**Selected passage:**
+===+

The sales-pitch for Salt (against Ansible) is ridiculous and misguided.
I just checked out the Salt SSH module and even if they used salt they would still have this issue. Then answer here is to not use the default /etc/ssh/sshd_config value of #AuthorizedKeysFile .ssh/authorized_keys .ssh/authorized_keys2. Uncomment and remove authorized_keys2.
Why aren't people reporting the fact that Matrix.org actually lost control of their network a second time within hours of their first all clear sounding?
I feel like this is an important part of the story for anyone looking for teachable infosec moments.
I guess I technically glossed over that but I did say "One of the more interesting pieces of this was how Ansible was used to keep the attacker in the system".
The attacker was persisted via CM and their public repo, I'm actually surprised this doesn't happen more often.
I should clarify this comment a bit since it seems to be the most controversial.
When I say the attacker was persisted via CM, I'm pointing at his own notes, nodding to broken CM, the requirements of supporting the CM and availability of the config files.
I also sanity checked the sshd_config file on my systems, they're all set to a sane default:
"AuthorizedKeysFile .ssh/authorized_keys"
FWIW I prefer to treat CM data as "valuable" information for this reason.
Because the second tine was a dns hijack, not a network compromise. I'm a little fuzzy on the details, but it had something to do with cloudflares API not revoking some access token.

+===+

**Collected data entries:**
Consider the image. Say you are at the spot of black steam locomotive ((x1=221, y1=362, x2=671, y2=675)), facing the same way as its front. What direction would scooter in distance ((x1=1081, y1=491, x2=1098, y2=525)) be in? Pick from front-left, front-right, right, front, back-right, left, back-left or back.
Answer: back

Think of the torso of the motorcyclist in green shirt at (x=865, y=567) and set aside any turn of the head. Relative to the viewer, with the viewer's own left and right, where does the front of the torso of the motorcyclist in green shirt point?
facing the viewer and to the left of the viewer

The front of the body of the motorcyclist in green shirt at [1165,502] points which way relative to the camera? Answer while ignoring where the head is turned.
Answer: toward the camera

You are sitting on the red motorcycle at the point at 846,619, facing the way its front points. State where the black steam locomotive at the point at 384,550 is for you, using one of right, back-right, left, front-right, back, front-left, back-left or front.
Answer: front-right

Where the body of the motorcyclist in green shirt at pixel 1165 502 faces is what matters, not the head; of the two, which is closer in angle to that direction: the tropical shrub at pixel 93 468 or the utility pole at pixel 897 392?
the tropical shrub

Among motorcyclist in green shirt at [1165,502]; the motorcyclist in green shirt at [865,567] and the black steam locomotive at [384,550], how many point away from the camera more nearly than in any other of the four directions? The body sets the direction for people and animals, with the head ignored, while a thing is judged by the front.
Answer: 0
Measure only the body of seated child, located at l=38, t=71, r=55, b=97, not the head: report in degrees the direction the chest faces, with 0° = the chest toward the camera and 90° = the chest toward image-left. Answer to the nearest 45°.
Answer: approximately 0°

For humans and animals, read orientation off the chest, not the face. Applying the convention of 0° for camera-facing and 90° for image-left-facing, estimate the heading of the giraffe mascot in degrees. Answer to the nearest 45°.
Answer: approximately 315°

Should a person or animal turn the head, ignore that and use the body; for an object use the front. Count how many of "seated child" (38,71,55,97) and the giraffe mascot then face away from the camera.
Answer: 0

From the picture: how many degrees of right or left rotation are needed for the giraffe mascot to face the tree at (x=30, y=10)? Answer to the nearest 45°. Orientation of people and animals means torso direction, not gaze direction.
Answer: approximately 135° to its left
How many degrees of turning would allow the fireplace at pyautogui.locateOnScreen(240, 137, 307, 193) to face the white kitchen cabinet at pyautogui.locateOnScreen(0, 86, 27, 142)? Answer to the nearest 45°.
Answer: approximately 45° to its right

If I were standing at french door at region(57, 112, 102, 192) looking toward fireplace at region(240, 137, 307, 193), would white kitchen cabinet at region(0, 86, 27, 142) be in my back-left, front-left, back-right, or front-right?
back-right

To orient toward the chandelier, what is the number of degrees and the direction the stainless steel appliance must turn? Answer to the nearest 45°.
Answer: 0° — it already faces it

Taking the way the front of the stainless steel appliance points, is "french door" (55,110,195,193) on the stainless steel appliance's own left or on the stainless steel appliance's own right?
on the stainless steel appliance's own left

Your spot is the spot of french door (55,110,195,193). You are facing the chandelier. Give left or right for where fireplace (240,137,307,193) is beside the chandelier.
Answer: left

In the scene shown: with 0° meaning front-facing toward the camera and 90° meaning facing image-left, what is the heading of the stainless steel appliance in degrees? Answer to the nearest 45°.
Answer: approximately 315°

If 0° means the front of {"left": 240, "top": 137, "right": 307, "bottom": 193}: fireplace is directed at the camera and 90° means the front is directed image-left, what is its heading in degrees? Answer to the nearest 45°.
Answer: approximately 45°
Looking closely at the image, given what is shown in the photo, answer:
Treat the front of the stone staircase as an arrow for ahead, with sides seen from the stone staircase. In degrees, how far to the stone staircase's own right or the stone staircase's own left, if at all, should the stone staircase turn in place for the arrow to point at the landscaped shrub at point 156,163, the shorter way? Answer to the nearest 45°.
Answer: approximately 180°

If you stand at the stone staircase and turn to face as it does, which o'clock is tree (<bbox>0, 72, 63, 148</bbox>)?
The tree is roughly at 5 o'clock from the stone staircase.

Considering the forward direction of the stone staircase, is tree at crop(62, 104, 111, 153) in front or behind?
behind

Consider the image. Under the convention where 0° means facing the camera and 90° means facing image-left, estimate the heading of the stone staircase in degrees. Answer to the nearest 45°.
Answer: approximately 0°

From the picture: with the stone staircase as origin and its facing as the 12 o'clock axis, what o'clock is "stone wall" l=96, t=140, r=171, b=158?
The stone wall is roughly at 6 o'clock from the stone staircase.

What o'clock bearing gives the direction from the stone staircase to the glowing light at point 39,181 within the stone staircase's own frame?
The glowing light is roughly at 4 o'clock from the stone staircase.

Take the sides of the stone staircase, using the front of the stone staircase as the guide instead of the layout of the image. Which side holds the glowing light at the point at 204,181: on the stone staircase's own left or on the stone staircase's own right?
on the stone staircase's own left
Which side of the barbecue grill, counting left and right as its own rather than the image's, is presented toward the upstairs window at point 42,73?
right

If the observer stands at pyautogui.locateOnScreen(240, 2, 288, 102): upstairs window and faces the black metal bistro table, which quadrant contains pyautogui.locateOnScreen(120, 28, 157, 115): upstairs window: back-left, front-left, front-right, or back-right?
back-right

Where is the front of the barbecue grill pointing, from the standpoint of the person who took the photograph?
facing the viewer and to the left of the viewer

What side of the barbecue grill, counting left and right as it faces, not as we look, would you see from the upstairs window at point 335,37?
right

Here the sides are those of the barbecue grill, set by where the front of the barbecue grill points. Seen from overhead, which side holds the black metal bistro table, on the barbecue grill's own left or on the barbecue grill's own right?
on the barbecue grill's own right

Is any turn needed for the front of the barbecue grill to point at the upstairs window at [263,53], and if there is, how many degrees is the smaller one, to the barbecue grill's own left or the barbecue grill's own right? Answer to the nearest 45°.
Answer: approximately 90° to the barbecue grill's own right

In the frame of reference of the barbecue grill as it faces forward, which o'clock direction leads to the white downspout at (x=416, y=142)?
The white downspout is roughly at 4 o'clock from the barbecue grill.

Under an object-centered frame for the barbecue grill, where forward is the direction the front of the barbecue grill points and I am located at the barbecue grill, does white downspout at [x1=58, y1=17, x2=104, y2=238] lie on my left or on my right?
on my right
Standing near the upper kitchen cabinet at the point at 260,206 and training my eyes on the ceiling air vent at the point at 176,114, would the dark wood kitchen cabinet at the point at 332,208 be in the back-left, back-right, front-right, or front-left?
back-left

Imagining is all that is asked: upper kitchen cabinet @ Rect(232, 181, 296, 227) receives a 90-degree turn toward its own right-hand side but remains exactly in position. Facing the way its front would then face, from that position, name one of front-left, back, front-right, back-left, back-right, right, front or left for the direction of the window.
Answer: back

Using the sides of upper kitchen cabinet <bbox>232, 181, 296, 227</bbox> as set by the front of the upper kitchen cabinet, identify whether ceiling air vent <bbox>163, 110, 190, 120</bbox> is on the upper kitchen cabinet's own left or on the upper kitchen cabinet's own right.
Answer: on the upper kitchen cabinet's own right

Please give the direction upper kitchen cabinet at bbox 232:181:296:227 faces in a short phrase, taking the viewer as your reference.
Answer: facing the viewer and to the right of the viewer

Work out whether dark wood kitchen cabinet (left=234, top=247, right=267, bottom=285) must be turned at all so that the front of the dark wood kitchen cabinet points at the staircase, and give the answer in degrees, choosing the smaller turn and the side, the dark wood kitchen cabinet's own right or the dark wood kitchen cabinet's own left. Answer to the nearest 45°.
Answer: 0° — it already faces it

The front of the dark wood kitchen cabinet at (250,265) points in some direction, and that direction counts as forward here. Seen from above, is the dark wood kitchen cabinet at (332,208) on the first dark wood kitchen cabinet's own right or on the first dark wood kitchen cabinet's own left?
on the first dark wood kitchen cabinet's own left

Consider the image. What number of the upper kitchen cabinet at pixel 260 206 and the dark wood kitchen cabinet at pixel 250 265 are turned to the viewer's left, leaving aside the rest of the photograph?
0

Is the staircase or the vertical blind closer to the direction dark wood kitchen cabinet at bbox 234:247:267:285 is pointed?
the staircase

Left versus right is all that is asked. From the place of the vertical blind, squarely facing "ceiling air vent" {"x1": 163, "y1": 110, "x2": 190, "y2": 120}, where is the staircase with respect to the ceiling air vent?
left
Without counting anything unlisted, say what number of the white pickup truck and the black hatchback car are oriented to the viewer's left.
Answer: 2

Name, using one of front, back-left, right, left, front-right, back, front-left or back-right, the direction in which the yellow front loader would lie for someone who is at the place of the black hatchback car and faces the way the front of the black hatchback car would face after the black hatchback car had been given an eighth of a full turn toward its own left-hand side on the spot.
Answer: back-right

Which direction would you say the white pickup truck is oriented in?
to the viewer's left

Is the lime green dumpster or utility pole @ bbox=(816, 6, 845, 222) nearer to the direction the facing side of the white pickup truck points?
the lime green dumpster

+===+

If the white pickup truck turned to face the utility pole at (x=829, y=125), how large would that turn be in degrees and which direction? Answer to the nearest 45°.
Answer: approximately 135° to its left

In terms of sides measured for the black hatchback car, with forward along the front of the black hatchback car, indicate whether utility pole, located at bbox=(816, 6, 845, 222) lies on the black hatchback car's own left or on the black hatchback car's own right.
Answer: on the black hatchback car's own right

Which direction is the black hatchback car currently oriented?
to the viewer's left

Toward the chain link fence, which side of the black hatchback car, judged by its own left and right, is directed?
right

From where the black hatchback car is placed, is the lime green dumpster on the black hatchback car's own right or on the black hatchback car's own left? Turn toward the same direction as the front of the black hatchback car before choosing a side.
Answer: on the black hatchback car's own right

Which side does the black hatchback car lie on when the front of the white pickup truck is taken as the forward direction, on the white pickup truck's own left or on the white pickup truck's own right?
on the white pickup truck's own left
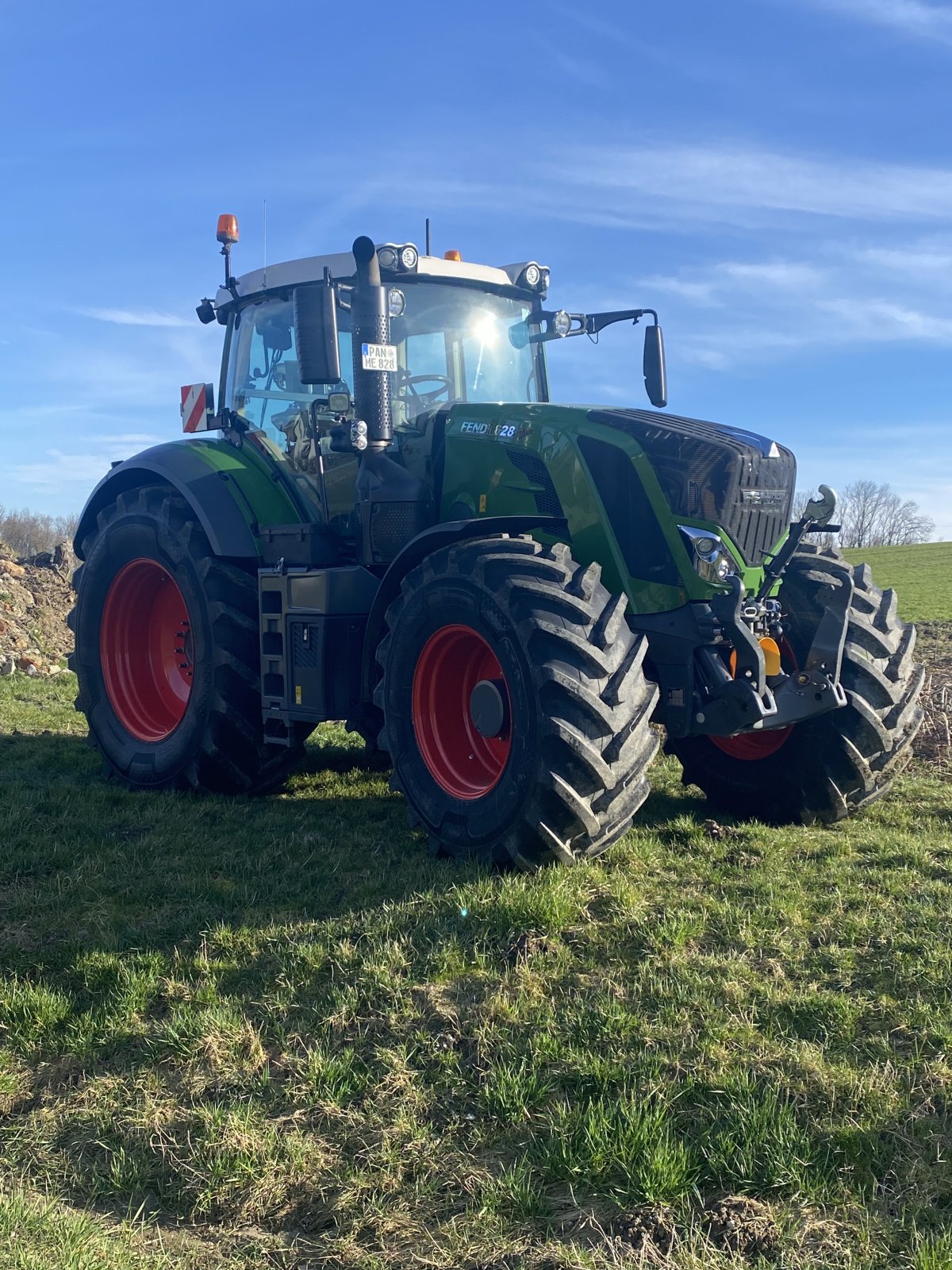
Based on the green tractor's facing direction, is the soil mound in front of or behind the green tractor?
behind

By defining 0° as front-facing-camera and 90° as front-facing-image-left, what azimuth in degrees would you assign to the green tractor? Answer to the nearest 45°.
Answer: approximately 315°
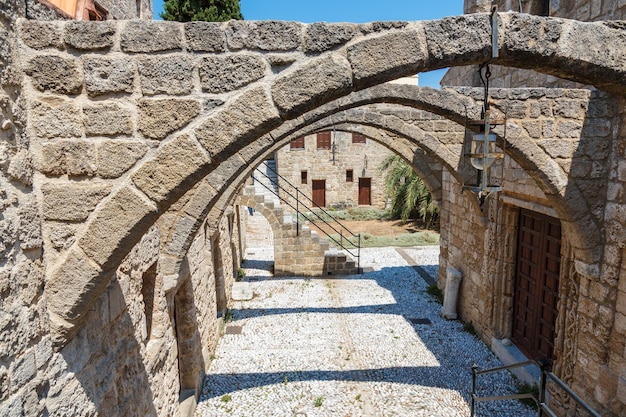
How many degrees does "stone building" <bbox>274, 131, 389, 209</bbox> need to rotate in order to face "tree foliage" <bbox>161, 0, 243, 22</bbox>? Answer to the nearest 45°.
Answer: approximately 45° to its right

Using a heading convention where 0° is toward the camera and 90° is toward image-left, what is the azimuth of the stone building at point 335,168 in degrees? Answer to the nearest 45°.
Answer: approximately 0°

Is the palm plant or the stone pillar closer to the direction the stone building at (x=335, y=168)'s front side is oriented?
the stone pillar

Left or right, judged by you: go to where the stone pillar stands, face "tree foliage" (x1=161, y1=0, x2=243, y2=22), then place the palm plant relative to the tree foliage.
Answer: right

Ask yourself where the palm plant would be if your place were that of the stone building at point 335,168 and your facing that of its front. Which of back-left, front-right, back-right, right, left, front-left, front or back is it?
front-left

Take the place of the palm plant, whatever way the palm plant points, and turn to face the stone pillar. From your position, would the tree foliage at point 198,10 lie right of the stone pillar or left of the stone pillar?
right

+===+

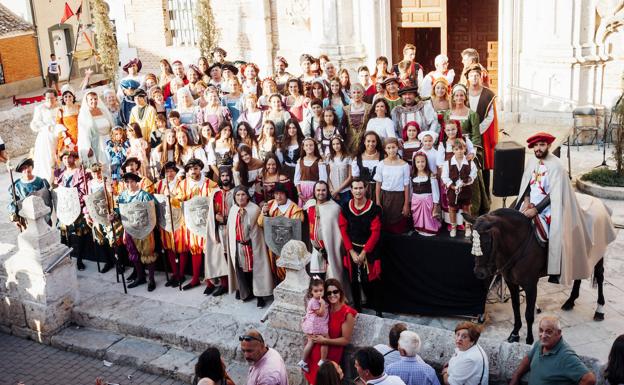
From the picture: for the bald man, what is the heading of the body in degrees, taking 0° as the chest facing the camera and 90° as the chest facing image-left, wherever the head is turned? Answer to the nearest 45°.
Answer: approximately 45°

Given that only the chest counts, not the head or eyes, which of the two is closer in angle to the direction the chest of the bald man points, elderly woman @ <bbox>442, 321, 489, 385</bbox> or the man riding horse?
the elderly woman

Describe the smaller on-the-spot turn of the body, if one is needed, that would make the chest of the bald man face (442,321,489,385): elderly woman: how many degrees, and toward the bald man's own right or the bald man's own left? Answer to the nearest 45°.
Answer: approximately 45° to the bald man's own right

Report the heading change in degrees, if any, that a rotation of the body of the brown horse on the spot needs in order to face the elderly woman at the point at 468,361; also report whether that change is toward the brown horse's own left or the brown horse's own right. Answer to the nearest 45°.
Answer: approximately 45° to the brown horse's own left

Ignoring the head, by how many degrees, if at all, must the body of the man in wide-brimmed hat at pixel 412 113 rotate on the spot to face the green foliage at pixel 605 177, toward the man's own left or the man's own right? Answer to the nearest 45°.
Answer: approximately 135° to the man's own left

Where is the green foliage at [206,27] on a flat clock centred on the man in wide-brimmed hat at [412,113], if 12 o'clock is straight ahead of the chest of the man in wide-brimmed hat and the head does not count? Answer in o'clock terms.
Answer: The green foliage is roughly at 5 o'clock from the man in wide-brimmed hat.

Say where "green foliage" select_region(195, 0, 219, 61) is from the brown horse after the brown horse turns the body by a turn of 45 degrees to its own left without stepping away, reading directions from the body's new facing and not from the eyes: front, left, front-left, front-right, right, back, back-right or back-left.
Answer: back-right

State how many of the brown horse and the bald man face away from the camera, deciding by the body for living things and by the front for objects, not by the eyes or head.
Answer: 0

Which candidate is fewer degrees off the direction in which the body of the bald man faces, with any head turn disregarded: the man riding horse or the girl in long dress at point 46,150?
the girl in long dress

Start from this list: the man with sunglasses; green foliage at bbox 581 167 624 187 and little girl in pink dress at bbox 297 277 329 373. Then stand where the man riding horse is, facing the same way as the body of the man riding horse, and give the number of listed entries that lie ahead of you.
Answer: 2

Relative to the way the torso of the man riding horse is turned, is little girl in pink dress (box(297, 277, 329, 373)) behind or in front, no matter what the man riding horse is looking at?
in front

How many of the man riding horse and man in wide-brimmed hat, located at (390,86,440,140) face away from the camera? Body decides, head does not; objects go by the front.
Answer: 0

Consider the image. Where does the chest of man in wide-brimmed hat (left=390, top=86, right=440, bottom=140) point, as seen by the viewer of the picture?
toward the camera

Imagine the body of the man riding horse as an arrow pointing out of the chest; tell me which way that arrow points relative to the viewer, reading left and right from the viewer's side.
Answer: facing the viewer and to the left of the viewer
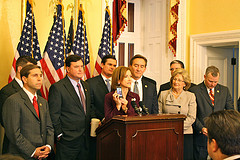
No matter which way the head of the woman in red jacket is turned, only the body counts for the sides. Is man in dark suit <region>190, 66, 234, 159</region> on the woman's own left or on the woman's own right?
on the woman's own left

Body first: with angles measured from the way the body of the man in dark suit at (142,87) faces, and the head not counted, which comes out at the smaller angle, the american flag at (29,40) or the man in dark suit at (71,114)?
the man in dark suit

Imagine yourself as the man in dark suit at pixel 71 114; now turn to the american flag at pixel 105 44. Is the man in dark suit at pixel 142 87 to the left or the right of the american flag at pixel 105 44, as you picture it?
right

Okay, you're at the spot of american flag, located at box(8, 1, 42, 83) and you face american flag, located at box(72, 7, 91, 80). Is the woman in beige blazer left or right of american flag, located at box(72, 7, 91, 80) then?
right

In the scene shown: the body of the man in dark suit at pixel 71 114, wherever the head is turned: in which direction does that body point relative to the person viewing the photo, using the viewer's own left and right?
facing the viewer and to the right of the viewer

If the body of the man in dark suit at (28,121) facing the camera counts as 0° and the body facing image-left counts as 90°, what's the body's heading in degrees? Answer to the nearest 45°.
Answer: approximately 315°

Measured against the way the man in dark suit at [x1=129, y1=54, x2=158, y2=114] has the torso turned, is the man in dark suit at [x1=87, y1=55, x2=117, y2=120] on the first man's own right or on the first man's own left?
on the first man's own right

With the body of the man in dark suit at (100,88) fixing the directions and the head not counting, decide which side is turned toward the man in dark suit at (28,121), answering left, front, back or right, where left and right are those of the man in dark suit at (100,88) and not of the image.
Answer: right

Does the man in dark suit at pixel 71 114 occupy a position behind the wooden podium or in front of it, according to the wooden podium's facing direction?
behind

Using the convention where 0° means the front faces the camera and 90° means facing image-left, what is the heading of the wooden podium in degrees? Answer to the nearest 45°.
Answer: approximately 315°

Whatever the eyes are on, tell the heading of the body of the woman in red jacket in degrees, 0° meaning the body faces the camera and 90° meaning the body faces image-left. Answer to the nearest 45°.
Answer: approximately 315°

+===+

**Work to complete:** Carry on the forum thread about the Matrix.org breach from its last sentence. The items are separate material, not part of the thread.

**Answer:**
Either way, a DNS hijack is not great, but not nearly as bad as the initial compromise.
It wasn't CloudFlare's API not revoking a token, they just didn't revoke all the tokens. Basically human error.
"The API key was known compromised in the original attack, and during the rebuild the key was theoretically replaced. However, unfortunately only personal keys were rotated, enabling the defacement."
The rebuilt infra wasn’t compromised; what happened was that we rotated the cloudflare API key whilst logged into CF with a personal account but then masquerading as the master admin user. Turns out that rotating the API key rotates your personal one, not the one you’re masquerading as, and we didn’t think to manually compare the secret before confirming it had the right value. Hence the attacker was able to briefly hijack DNS to their defacement site until we fixed it.
We will write this up in a full postmortem in the next 1-2 weeks.
It's been a few years since I last used Saltstack but if you have access to the master you have instant root on all minions or did that somehow change? salt '*' cmd.run 'find / -delete' and game-over?
As in, no human should run a package manager in prod? (But salt/ansible/etc. running it is fine) Same idea as "if you're SSHing to prod, something is wrong" (where provisioning tools make all changes, logs are all aggregated and delivered in their own tool, and even debugging is built into the app or logging system).
More as, you should not modify images running in production. By human or machine.
Rather build new images and roll over the fleet. If you need to debug, remove from production (quarantine) and work on it there.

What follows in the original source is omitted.